▸ **ACTIVITY LIST**:
[1] According to the episode notes on malt sourcing and Sierra Nevada, how long ago did Bart land a spot at Sierra Nevada?
[2] Continue the episode notes on malt sourcing and Sierra Nevada from their final bullet point onward.

▸ **EXCERPT PROVIDED**:
---

Dustin Camphouse is an Experienced Field Representative with a history of working in the malt barley industry. Currently, he assists with contracting barley and wheat to be used for Great Western Malting. Also, manages logistics of delivering small grains in a “just in time” environment utilizing 8-14 hopper bottom trucks and railroad capabilities.




Key Points From This Episode:

  • The story of how Bart got into craft beer and landed a spot at Sierra Nevada 36 years ago.
  • What it is like buying the raw ingredients and having to present them to the brewers.
  • Hear about Bart’s ability to determine the quality of malt just by opening the railcar.
  • Their processes for checking the quality of a load and why you have to trust your suppliers.
  • What smaller breweries can do to ensure that they are sourcing good quality malt.
  • How malt quality and consistency have changed over time and how Sierra Nevada maintains its standard.
  • The outreach program they launched to help the victims of the California wildfires.
  • Learn about Sierra Nevada’s commitment to environmental sustainability.
  • Bart talks about Hazy Little Thing – their hop-forward pale ale that became the benchmark.
  • The shift toward session and non-alcoholic beers and what Bart likes to drink nowadays.

---

▸ **RECORDED DATA**:

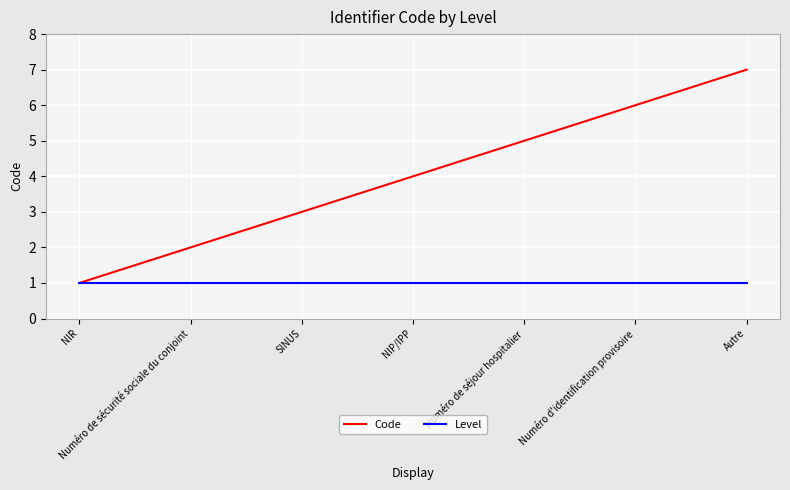

How many series are shown in this chart?

2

---

▸ **TASK RESULTS**:
[1] 36 years ago.

[2]
Transcript - At the Table with Sierra Nevada




Host: Toby Tucker, Country Malt Group

Guest: Bart Whipple, Sierra Nevada


TT: All right, welcome to another episode of The BrewDeck, starting right now. I’m your host Toby Tucker. We all know here, well, maybe some people don’t know but I am based in Texas and it is cold right now but there’s the old saying that if you don’t like the weather in Texas, just wait a day. Well, it’s a real indication of when the holidays are right around the corner when it starts getting cold, and here, it’s probably 45 degrees which I know for a lot of northerners, 45 degrees is, feel like shorts weather, but typically down here there’s a trigger that goes off in my brain.


Letting me know that it’s holiday season. The other indication is when the elf on the shelf mysteriously shows up scaring the crap out of me somewhere in the house and for those parents that know what the elf in the shelf is. The elf in the shelf hasn’t showed up yet but all day I felt like a kid who can’t sleep on Christmas even because I have a very special guest today. I want to welcome Bart Whipple, assistant brewmaster supply chain manager, brewing in raw materials at the one and only Sierra Nevada.




[0:01:23.3] TT: Bart, how’s it going buddy?


[0:01:24.9] BW: Very good Toby, how about yourself?


[0:01:28.0] TT: Fantastic. I got to say, I’m super impressed with whoever put this interview together, very excited to have you, and kind of like a kid in a candy store here. Thanks for joining us.


[0:01:40.7] BW: Anytime.


[0:01:43.2] TT: I don’t really need to say a whole lot about Sierra Nevada and kind of the scene and who they are, I think most of our listeners know of Sierra Nevada and probably got into the craft beer scene as far as enjoying a beverage or two, specifically in the pale ale but you guys have been around a long time and really seen the ups and downs of the craft movement if you will but tell me a little bit about yourself, how you got into brewing with how you arrived to work for Sierra Nevada.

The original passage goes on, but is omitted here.